Parents, if you are sledding with your children, follow these rules yourselves. 


Safe Skating

Winter is a fun time for children, but it also may be dangerous. Parents should be aware of some simple safety tips for their children when they go ice-skating: 

  1. If possible, skate at areas that have been approved and posted for ice-skating. 

  2. Never skate alone. Always have at least two people present. 

  3. Children should never be allowed to skate on a pond unsupervised. 

  4. Remember ice thickness is never consistent on lakes and ponds.

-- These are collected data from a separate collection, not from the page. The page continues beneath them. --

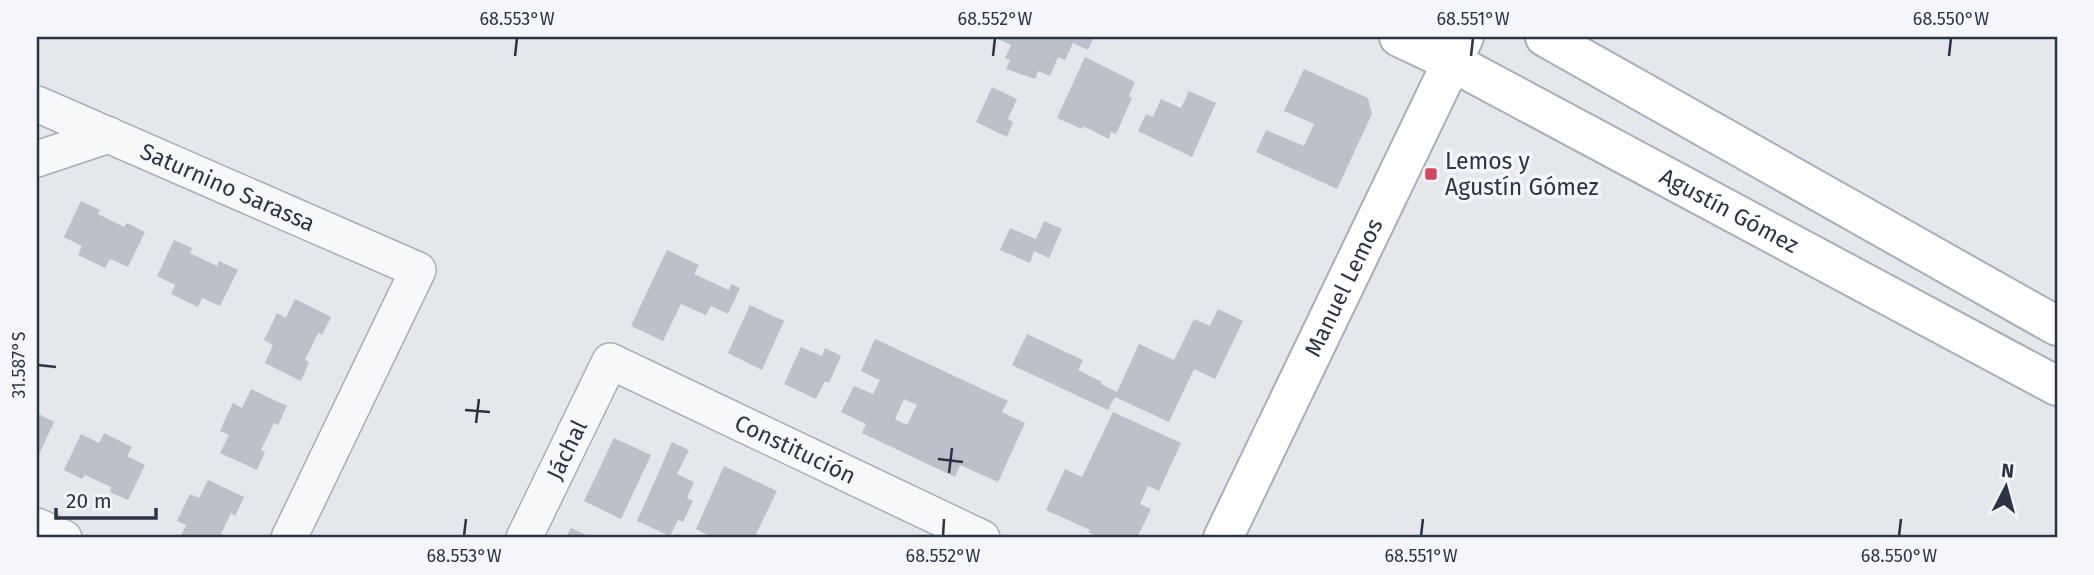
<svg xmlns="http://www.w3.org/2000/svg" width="2094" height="575" font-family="'Fira Sans',sans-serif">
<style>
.building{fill:#bbc0ca;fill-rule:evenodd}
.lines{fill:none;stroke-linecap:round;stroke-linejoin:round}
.street-casing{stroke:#a9aeb7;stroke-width:38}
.secondary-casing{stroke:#a9aeb7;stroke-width:42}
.street{stroke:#f7f8fa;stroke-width:35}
.secondary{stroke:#fff;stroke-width:38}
.ticks{fill:none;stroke:#2b3445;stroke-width:2.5}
.poi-dot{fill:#d1495b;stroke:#f4f6f9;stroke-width:2.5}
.labels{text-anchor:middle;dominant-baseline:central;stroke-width:7;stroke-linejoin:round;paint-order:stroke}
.poi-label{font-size:23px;fill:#2b3445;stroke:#f4f6f9;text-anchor:start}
.street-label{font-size:23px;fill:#2b3445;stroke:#f4f6f9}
.neatline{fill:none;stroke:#2b3445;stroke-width:2.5}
.ticks-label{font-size:18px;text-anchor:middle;fill:#2b3445}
</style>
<rect width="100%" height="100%" fill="#e4e7ec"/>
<g class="building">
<polygon points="994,37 1094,37 1088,50 1073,43 1065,60 1058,57 1050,76 1038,71 1035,79 1006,69 1010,60 1005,58 1011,45"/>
<polygon points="1085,57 1135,82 1129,96 1132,98 1116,134 1111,132 1109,139 1083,126 1082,129 1057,118"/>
<polygon points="1304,69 1368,98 1372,114 1337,189 1256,152 1266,130 1304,146 1314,124 1284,111"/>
<polygon points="992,87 1017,99 1008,119 1013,122 1007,137 976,122"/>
<polygon points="1189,91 1216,103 1192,157 1138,131 1146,114 1153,117 1161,99 1181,108"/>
<polygon points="81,201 100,210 98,214 124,227 127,223 145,232 128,267 110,259 105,268 78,255 82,246 64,237"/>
<polygon points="1044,221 1062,229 1049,258 1034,251 1030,263 1000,250 1010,228 1036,239"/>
<polygon points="174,240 192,248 190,253 217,266 219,261 238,270 220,306 202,298 198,307 171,294 175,285 157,276"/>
<polygon points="667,250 699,265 694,274 729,290 731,284 740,288 728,314 711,306 706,315 681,304 663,341 631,326"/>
<polygon points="295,299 331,317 322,335 318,333 305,360 309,362 301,381 265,363 273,345 264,340 277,313 286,318"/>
<polygon points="750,305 784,321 762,370 728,353"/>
<polygon points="1218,309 1243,321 1215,379 1194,369 1169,422 1115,397 1108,410 1012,365 1027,334 1083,360 1078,370 1102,382 1101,384 1117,392 1139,344 1174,360 1194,319 1210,326"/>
<path d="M875,339L1008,401L1002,412L1025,423L998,482L960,465L955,477L862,433L866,424L841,412L854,386L873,394L880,380L861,371ZM904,399L917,405L907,425L895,419Z"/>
<polygon points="801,347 822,356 825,348 841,356 829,383 825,381 816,399 784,384"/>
<polygon points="251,389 287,406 278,425 274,423 261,450 265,452 257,470 220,453 229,435 220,431 226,417 233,403 242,408"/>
<polygon points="1113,412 1181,443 1159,491 1148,486 1140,504 1151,509 1137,538 1102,538 1088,532 1090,530 1046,510 1065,469 1082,477"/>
<polygon points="37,413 54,422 37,459"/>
<polygon points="104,433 132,447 127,456 145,465 128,500 110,492 111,487 85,475 82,479 64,470 81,434 99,443"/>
<polygon points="614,438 651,455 621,519 584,501"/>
<polygon points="672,442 689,450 677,474 694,482 687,498 693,501 683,522 678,520 670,536 637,521"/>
<polygon points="724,466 777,491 754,538 711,538 712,537 696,529"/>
<polygon points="208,480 244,497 235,516 231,513 219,538 180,538 186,525 177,521 190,494 199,498"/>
<polygon points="571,528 593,538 566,538"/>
</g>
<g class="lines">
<g class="street-casing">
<g id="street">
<path id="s1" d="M37,104L418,270L289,538"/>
<polyline points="37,159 109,135"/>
<polyline points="37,526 64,538"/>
<path id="s2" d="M524,538L610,361L982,538"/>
</g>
</g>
<g class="secondary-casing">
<g id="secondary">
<path id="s3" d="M1399,37L1452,62L2057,386"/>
<polyline points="1545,37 2057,326"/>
<path id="s4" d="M1223,538L1464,37"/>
</g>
</g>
<use href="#street" class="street"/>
<use href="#secondary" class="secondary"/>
</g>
<path class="ticks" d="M515,56L517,38M993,56L995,38M1471,56L1473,38M1949,56L1951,38M38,365L56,367M465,410L490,412M476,423L479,399M938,459L963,462M949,473L952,448M464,536L466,519M943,536L944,519M1421,536L1423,519M1899,536L1901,519"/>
<rect class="poi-dot" x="1424" y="167" width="14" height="14" rx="3.5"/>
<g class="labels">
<g class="poi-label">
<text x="1445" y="161">Lemos y<tspan x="1445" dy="26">Agustín Gómez</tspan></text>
</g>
<g class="street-label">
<text stroke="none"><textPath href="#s1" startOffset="208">Saturnino Sarassa</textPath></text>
<text stroke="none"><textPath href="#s3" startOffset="373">Agustín Gómez</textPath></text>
<text stroke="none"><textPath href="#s4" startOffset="278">Manuel Lemos</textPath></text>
<text stroke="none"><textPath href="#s2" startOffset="98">Jáchal</textPath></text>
<text stroke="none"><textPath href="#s2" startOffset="402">Constitución</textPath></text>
</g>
</g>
<rect width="2094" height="575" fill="none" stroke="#f4f6f9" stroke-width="77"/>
<g transform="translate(2006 487) rotate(6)" stroke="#f4f6f9" stroke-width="5" paint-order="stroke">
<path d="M0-5L12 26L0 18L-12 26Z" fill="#2b3445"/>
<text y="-10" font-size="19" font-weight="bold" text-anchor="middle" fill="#2b3445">N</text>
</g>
<path d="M56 508v10h100v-10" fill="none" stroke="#2b3445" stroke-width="3.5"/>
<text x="66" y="508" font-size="21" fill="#2b3445" stroke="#f4f6f9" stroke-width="5" paint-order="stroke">20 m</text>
<rect x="38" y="38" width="2018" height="498" class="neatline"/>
<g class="ticks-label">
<text x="517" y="25">68.553°W</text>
<text x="995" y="25">68.552°W</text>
<text x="1473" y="25">68.551°W</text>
<text x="1951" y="25">68.550°W</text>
<text transform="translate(19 365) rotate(-90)" y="6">31.587°S</text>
<text x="464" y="562">68.553°W</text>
<text x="943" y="562">68.552°W</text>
<text x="1421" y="562">68.551°W</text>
<text x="1899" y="562">68.550°W</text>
</g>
</svg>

Water currents, particularly around narrow spots, bridges, inlets and outlets are always suspect for thin ice. 

  5. Stay away from cracks, seams, pressure ridges, slushy areas and darker areas that signify thinner ice. 

  6. Never skate after dark. 



Prolonged exposure to cold temperatures can cause hypothermia, especially in children and the elderly. 


Watch for these symptoms: 

  1. Inability to concentrate 

  2. Poor coordination 

  3. Slurred speech 

  4. Drowsiness 

  5. Exhaustion 

  6. Uncontrollable shivering, followed by a sudden lack of shivering 

If the persons body temperature drops below 95 degrees Fahrenheit, get emergency medical assistance immediately! Remove wet clothing, wrap the victim in warm blankets and give warm, non-alcoholic, non-caffeinated liquids until help arrives. 



People working or playing outdoors during the winter can develop frostbite and not even know it. There is no pain associated with the early stages of frostbite, so learn to watch for these danger signs: 

  1. First, the skin may feel numb and become flushed. Then it turns white or grayish-yellow. Frostbitten skin feels cold to the touch. 

  2. If frostbite is suspected, move the victim to a warm area. Cover the affected area with something warm and dry. Never rub it! 

  3. Then get to a doctor or hospital as quickly as possible. 


Snow Blower Safety

Do you have a snow blower? Did you know that most snow blower injuries happen because the operator did not read the operating instructions? 


So, read your owners manual and follow these tips: 

  1. Never leave your snow blower running and unattended. 

  2. Make sure the discharge chute is not aimed at passing motorists or pedestrians. 

  3. Never put your hands into the discharge chute or augers to clear stuck snow and ice. 

  4. Never add fuel when the engine is running and hot.